Returning director Ron Howard seems to have remembered that it’s ok for these films to be fun, complete with a more flippant version of the leading character and a sparky set up between the leads- refreshingly free of romance.
He also gets to really let loose in a series of fantastical visions brought on my Langdon’s head trauma. These scenes were incredibly vivid on the IMAX screen, almost overpowering at times in their hyperactive editing, but they’re a damn sight more interesting than Paul Bettany’s creepy albino killer or trying to blow up the Vatican.
Jones makes for a solid addition to the lineup, and a decent foil for Hanks while the 60 year old American gets to settle into a more aged version of the character. Westworld’s Sidse Babett Knudsen is tops and Irrfan Khan is pretty much a delight.

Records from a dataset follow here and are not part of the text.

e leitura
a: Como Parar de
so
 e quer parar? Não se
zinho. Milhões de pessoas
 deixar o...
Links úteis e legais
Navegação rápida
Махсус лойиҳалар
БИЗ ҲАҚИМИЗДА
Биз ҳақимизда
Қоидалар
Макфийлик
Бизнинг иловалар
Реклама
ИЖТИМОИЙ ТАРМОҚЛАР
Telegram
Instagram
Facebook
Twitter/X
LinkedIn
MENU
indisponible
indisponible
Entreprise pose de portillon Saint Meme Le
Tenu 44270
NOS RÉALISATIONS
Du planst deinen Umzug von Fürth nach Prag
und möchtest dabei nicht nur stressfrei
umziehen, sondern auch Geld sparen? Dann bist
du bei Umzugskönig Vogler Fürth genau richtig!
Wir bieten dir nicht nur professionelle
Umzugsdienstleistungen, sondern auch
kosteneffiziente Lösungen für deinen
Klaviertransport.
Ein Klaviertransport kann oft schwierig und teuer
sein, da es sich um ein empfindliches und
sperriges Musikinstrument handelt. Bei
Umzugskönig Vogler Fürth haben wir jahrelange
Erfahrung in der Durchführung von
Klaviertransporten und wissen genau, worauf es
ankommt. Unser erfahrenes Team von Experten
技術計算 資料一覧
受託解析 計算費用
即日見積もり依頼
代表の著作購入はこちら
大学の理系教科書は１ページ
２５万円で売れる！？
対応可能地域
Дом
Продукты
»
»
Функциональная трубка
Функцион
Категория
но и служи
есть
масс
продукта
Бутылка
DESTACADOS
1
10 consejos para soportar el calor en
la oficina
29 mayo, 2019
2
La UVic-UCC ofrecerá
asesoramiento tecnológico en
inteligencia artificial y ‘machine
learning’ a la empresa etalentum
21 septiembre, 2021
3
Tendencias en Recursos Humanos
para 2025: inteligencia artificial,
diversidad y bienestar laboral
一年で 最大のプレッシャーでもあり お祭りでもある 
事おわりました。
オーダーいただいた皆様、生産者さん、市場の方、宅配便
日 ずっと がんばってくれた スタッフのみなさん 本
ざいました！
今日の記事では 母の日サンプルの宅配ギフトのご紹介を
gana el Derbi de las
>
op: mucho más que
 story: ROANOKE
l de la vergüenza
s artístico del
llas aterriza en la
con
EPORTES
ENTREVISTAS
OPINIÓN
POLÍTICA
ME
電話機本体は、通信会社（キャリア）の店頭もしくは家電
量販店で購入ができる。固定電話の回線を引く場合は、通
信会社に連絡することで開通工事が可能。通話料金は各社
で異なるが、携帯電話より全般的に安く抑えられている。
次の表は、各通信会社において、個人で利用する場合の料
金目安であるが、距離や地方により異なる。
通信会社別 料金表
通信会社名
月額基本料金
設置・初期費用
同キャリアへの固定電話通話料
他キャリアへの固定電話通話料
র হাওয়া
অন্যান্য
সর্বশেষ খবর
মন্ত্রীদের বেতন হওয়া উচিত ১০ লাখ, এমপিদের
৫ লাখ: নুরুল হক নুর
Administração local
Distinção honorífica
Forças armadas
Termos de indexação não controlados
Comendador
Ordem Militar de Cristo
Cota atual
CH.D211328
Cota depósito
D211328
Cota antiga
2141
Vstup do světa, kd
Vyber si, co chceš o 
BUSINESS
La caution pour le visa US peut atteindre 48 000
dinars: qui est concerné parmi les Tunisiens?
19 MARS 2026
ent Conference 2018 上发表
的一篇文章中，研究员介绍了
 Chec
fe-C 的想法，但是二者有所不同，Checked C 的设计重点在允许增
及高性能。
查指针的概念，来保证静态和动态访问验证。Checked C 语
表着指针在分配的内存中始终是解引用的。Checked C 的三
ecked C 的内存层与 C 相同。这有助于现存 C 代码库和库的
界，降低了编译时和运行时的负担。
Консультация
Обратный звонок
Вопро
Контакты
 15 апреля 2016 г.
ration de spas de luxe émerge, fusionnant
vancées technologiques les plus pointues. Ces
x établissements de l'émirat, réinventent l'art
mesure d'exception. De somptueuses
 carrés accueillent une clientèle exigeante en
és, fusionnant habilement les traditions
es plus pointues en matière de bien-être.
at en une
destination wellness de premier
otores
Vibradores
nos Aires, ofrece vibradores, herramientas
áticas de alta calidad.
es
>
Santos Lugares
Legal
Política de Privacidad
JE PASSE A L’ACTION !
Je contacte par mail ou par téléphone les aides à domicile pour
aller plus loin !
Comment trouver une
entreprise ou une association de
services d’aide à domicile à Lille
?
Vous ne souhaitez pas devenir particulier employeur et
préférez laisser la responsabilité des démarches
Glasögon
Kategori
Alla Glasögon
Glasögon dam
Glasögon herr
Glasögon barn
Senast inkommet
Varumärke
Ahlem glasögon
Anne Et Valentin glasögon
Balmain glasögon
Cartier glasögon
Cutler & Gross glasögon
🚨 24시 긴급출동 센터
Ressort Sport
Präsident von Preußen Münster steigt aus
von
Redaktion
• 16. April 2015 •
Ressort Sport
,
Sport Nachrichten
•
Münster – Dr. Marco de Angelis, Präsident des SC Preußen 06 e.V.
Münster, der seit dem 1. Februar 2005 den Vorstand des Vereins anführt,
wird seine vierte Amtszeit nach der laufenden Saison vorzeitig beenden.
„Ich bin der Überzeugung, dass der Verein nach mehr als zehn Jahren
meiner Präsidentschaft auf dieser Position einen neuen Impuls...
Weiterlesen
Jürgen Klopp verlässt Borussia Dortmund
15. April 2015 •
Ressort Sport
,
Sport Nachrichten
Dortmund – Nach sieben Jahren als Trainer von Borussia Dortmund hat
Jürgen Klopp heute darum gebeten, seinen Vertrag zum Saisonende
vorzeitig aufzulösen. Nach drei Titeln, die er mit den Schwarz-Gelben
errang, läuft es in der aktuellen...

And boy is it gorgeous, with tourist board worthy shots by Salvatore Totino and a relative lack of CG when it comes to those cityscapes. One of my favourite elements was returning composer Hans Zimmer’s score, a man who remembers that a thrilling theme is essential to a large scale movie like this. Get him into the Marvel-verse immediately.
Inferno is just good fun- the shortest of these adaptations to date, with a brisk pace, more likeable characters and a mix of impressive visuals both real and imagined to keep things interesting. You’ll want to visit Florence when it's over.